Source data
==================================================

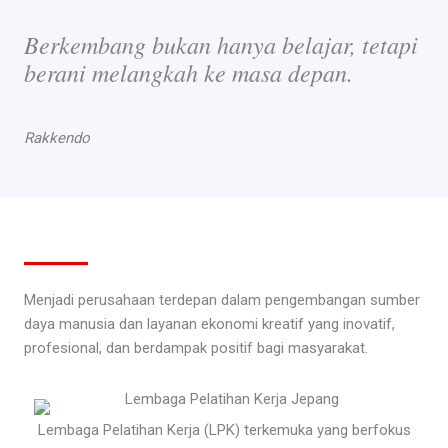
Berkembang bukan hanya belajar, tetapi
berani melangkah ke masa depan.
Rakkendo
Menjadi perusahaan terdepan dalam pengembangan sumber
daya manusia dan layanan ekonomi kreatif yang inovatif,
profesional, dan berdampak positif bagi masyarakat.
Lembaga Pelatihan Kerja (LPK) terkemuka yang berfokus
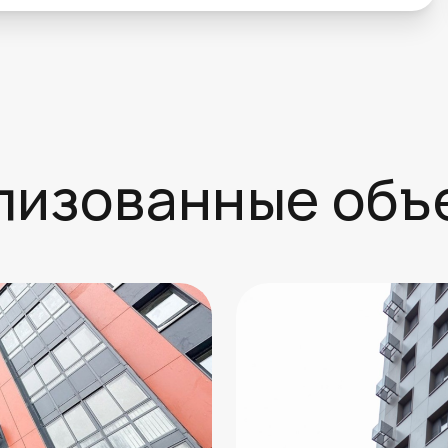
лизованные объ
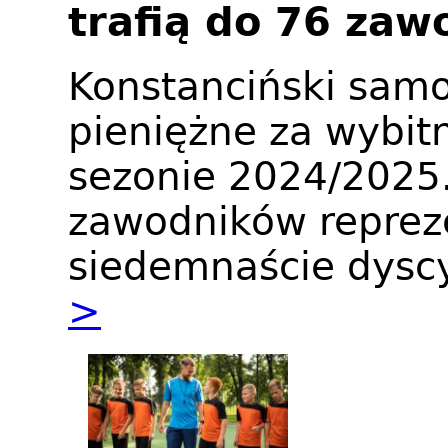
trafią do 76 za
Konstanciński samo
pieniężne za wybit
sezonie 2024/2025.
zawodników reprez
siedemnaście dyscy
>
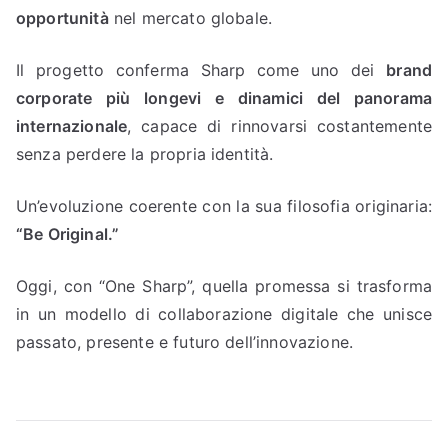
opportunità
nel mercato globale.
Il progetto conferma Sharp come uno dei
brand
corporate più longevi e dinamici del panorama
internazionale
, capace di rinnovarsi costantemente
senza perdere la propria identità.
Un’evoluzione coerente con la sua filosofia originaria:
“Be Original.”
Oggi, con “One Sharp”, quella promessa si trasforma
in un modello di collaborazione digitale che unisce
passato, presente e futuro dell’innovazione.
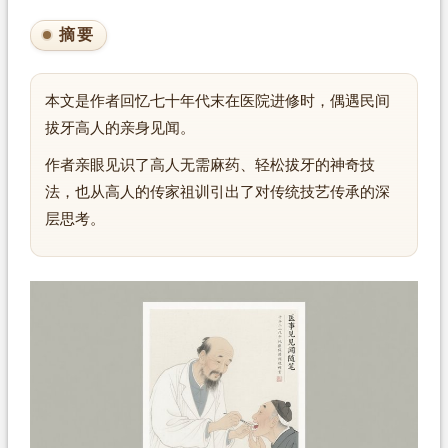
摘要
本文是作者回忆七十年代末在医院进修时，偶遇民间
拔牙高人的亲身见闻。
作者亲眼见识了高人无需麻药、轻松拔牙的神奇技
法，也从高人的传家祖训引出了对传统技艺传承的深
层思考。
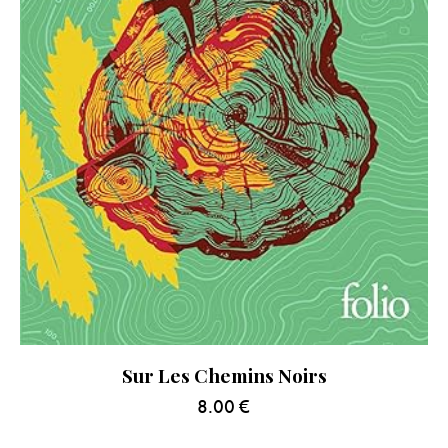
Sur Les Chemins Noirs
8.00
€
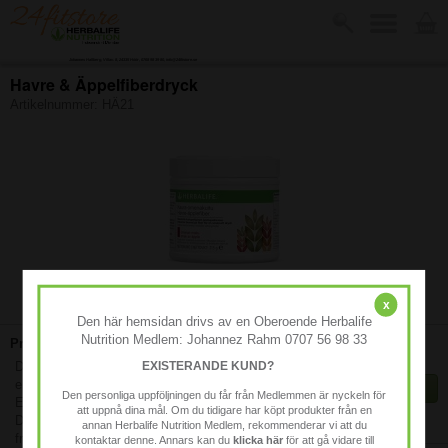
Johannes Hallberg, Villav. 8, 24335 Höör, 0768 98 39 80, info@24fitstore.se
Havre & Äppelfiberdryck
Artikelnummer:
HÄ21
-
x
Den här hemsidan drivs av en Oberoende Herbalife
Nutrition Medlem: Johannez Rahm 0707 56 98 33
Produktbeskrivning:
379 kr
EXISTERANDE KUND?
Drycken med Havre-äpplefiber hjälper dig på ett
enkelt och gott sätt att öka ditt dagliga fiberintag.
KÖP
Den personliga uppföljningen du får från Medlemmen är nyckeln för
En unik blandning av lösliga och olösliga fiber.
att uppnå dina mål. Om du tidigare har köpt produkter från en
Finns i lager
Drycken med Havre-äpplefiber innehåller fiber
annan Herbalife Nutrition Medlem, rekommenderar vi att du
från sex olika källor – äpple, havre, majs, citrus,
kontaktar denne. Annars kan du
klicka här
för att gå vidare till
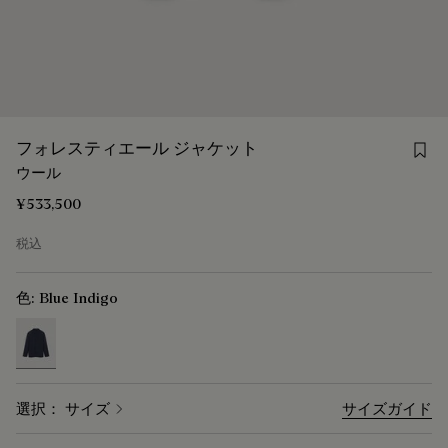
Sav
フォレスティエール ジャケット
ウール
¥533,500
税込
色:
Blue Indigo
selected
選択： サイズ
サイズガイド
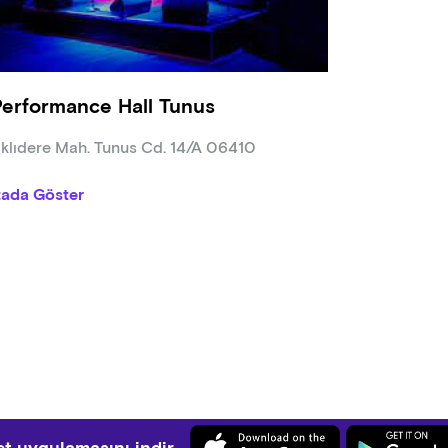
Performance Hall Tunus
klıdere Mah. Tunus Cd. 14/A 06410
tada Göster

==================================================

▸ **WHAT IS EXPECTED**:
Leaving pictures aside, give again word for word each line from the one with "profesional, dan berdampak" to the final line of the entries.

▸ **TASK RESPONSE**:
profesional, dan berdampak positif bagi masyarakat.
Lembaga Pelatihan Kerja (LPK) terkemuka yang berfokus
лизованные объ
trafią do 76 za
Konstanciński samo
pieniężne za wybit
sezonie 2024/2025.
zawodników reprez
siedemnaście dyscy
>
opportunità
nel mercato globale.
Il progetto conferma Sharp come uno dei
brand
corporate più longevi e dinamici del panorama
internazionale
, capace di rinnovarsi costantemente
senza perdere la propria identità.
Un’evoluzione coerente con la sua filosofia originaria:
“Be Original.”
Oggi, con “One Sharp”, quella promessa si trasforma
in un modello di collaborazione digitale che unisce
passato, presente e futuro dell’innovazione.
摘要
本文是作者回忆七十年代末在医院进修时，偶遇民间
拔牙高人的亲身见闻。
作者亲眼见识了高人无需麻药、轻松拔牙的神奇技
法，也从高人的传家祖训引出了对传统技艺传承的深
层思考。
Sur Les Chemins Noirs
8.00
€
Johannes Hallberg, Villav. 8, 24335 Höör, 0768 98 39 80, info@24fitstore.se
Havre & Äppelfiberdryck
Artikelnummer:
HÄ21
-
x
Den här hemsidan drivs av en Oberoende Herbalife
Nutrition Medlem: Johannez Rahm 0707 56 98 33
Produktbeskrivning:
379 kr
EXISTERANDE KUND?
Drycken med Havre-äpplefiber hjälper dig på ett
enkelt och gott sätt att öka ditt dagliga fiberintag.
KÖP
Den personliga uppföljningen du får från Medlemmen är nyckeln för
En unik blandning av lösliga och olösliga fiber.
att uppnå dina mål. Om du tidigare har köpt produkter från en
Finns i lager
Drycken med Havre-äpplefiber innehåller fiber
annan Herbalife Nutrition Medlem, rekommenderar vi att du
från sex olika källor – äpple, havre, majs, citrus,
kontaktar denne. Annars kan du
klicka här
för att gå vidare till
Sav
フォレスティエール ジャケット
ウール
¥533,500
税込
色:
Blue Indigo
selected
選択： サイズ
サイズガイド
Performance Hall Tunus
klıdere Mah. Tunus Cd. 14/A 06410
tada Göster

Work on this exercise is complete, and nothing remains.